Brief:
Please answer these questions about the article on Tobin Heath, one per line:
(a) Which year on the U.S. women's national team is Heath in?
(b) What title does Heath currently hold with the team?
(c) Which outlet conducted the interview she is quoted from?
++++ Reading passage ++++
Tobin Heath remains the magnificent enigma of the U.S. women's national team
JERSEY CITY, N.J. – If Tobin Heath remains a magnificent enigma in her 10th year on the United States women’s national team, that’s less by design than indifference.
Unlike most of her fellow stars on the team, you won’t see much of her away from the field. She doesn’t do bikini shoots. She’s isn’t on magazine covers. The USWNT’s reigning Player of the Year has a habit of ignoring interview requests, actually.
It isn’t some studied mysteriousness or aloofness. She would just rather play soccer and play it beautifully.
“I’m not opposed to it,” she said in an interview with Yahoo Sports that she was somehow talked into doing. “I think I’m more traditional in how I do media. I want my brand to be about football. I’m a footballer through and through. It’s all I’ve ever wanted to be.”
++++ Excerpted data ++++
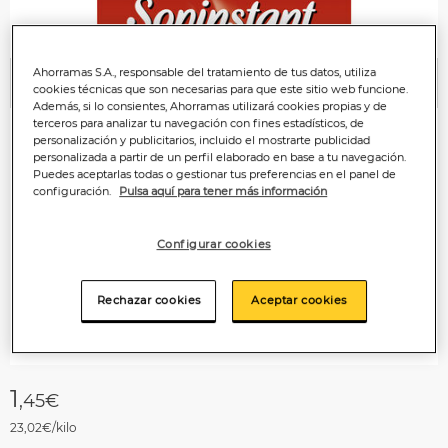
Ahorramas S.A., responsable del tratamiento de tus datos, utiliza
Anterior
P
cookies técnicas que son necesarias para que este sitio web funcione.
Además, si lo consientes, Ahorramas utilizará cookies propias y de
terceros para analizar tu navegación con fines estadísticos, de
personalización y publicitarios, incluido el mostrarte publicidad
personalizada a partir de un perfil elaborado en base a tu navegación.
Puedes aceptarlas todas o gestionar tus preferencias en el panel de
configuración.
Pulsa aquí para tener más información
Configurar cookies
Rechazar cookies
Aceptar cookies
1
,45€
23,02€/kilo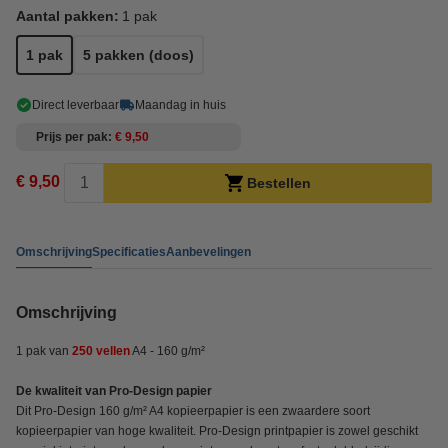
Aantal pakken:
1 pak
1 pak
5 pakken (doos)
Direct leverbaar
Maandag in huis
Prijs per pak
€ 9,50
€ 9,50
Bestellen
Omschrijving
Specificaties
Aanbevelingen
Omschrijving
1 pak van
250 vellen
A4 - 160 g/m²
De kwaliteit van Pro-Design papier
Dit Pro-Design 160 g/m² A4 kopieerpapier is een zwaardere soort
kopieerpapier van hoge kwaliteit. Pro-Design printpapier is zowel geschikt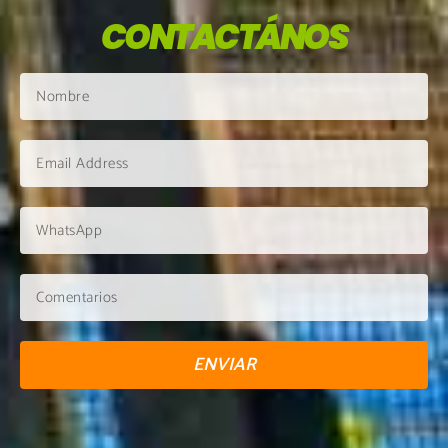
CONTACTÁNOS
ENVIAR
++++
Solution to the problem:
(a) Her 10th year
(b) Reigning Player of the Year
(c) Yahoo Sports